Terug in Nederland heb ik als coördinator onderbouw bij FC Winterswijk gewerkt. Die functie heb ik gecombineerd met het assistent-trainerschap bij RKC Waalwijk. Daarna ben ik hoofdopleidingen geworden bij FC Winterswijk.

2. Op internet staat ‘Ze zeggen dat ik een vakidioot ben’. Wat vind je zelf?
Dat klopt denk ik wel. Op alle facetten wilde ik mij altijd ontwikkelen en in de techniektrainingen heb ik mij gespecialiseerd. Veertig jaar geleden heb ik aan de Wiel Coerver-voetbalkampen meegedaan en toen zijn mijn ogen opengegaan.
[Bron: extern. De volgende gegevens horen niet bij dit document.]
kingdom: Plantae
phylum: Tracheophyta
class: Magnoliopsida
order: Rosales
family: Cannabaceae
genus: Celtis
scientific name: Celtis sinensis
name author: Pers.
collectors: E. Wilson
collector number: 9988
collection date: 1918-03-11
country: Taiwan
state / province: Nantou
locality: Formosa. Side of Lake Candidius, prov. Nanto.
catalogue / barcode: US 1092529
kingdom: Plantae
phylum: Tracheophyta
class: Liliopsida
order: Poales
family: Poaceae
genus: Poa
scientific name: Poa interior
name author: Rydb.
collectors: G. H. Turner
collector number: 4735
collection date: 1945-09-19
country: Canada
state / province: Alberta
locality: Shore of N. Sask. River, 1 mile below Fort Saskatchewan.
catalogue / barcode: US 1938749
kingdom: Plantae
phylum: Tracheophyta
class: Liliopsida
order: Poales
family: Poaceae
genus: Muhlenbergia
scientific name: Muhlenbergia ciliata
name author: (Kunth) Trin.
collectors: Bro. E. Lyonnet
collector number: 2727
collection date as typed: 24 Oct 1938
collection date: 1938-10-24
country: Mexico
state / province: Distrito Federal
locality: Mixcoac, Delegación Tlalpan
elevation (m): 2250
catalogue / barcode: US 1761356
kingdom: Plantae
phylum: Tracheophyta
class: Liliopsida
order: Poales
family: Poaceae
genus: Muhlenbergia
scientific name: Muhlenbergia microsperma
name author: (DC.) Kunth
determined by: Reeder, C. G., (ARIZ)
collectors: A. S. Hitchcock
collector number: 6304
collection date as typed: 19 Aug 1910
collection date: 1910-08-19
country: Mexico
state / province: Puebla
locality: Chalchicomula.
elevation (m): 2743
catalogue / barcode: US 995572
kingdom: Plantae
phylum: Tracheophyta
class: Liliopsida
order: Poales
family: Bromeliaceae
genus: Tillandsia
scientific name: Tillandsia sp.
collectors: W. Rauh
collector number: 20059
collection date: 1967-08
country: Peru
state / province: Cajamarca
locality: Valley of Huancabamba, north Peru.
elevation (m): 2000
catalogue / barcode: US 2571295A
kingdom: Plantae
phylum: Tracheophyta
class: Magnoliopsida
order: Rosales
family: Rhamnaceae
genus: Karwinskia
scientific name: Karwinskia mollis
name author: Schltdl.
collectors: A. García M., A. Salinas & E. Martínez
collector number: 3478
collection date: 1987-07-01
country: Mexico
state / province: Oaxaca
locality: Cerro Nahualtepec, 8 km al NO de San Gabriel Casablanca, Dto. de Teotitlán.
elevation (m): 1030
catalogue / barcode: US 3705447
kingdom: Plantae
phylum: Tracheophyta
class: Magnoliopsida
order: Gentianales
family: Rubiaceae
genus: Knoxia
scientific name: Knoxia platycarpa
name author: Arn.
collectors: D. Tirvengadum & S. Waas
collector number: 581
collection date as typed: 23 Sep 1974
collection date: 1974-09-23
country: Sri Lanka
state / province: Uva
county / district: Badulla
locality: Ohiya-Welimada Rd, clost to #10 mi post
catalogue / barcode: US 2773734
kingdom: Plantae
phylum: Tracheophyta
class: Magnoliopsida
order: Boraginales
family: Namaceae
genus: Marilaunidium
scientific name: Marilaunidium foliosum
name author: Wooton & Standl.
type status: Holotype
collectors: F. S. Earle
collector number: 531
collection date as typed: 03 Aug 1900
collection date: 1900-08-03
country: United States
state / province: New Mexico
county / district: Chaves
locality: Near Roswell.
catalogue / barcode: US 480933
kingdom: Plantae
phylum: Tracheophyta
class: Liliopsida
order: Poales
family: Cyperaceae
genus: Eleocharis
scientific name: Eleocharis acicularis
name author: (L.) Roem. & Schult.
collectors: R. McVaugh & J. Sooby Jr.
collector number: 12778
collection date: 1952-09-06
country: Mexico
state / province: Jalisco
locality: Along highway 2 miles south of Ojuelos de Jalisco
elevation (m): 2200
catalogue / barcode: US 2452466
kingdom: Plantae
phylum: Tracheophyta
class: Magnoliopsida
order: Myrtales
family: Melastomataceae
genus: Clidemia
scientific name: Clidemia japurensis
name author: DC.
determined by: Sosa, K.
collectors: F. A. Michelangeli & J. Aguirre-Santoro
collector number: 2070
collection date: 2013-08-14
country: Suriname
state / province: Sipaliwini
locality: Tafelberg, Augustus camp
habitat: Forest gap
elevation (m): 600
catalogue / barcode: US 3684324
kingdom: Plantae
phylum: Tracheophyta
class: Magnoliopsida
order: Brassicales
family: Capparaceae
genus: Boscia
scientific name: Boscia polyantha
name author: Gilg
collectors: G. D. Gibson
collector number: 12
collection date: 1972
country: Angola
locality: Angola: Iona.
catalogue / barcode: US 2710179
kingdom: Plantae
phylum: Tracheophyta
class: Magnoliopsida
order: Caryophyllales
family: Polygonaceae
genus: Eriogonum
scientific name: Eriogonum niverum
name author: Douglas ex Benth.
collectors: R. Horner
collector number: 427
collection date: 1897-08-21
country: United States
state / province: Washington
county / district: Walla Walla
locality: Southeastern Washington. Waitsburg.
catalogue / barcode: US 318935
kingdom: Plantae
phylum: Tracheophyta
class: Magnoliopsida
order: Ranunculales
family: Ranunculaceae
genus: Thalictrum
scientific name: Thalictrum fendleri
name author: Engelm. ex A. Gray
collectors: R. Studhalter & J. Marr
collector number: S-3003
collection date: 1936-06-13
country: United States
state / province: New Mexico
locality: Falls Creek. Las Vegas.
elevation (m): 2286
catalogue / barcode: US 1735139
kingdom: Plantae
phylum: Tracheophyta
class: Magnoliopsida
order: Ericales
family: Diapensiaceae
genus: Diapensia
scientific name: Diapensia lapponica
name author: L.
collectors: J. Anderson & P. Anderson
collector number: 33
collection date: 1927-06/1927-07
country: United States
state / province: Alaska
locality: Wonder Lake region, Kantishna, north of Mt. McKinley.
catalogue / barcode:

Zijn visie op techniektraining vond ik een verrijking voor het voetbal, met name voor het jeugdvoetbal en voor mijzelf.

De techniektrainingen heb ik doorontwikkeld, maar ook de andere facetten: positiespelen, partijspelen, speelwijzeontwikkeling en het fysieke onderdeel van het voetbal. Vroeger, toen Johan Cruijff trainer/coach was van FC Barcelona, nam ik alle wedstrijden op en keek ze terug. Dan analyseerde ik de balaannames en passing van de spelers en de tactische facetten, bijvoorbeeld de veldbezetting, omschakelen, het druk op de bal zetten, etc. Later deed ik dat toen Guardiola trainer werd van FC Barcelona. Het voetbal dat FC Barcelona speelde, sprak mij enorm aan: bijna alles op techniek en balbezit als uitgangspunt. Ik vind het jammer dat ik het materiaal niet meer heb…

Door veel wedstrijden en trainingen te analyseren en me daarin te verdiepen én veel vaklitteratuur te lezen, blijf ik me ontwikkelen. Als je zo met voetbal bezig bent, ontwikkel je een eigen voetbalvisie. Verder verdiep ik mij ook in voetbalorganisaties: hoe een structuur eruit moet zien en organisatorisch en technisch beleid. Je bent nooit uitgeleerd, je ziet steeds weer nieuwe dingen.

3. Hoe ben je bij DVC’26 verzeild geraakt?
Door Sjoerd Ars ben ik bij DVC ’26 terechtgekomen en heb toen een gesprek gehad met Bas Strijbosch. Op zondagmorgen heb ik vervolgens train-de-trainer trainingen gegeven voor de trainers van de onderbouw. Vorig seizoen ben ik benaderd door Bjorn Aaldering en Sander Scheerder. Zij hebben mij uitgenodigd voor een gesprek en in het gesprek werd mij duidelijk dat Bjorn en Sander stappen met de club willen maken in de ontwikkeling. In de daaropvolgende bijeenkomst met het bestuur heb ik een presentatie gegeven, waarin ik mijn beeldvorming en visie heb gegeven over hoe we de jeugdopleiding zouden kunnen organiseren. Het bestuur vond het een goed plan om de jeugdopleiding in stappen weg te zetten.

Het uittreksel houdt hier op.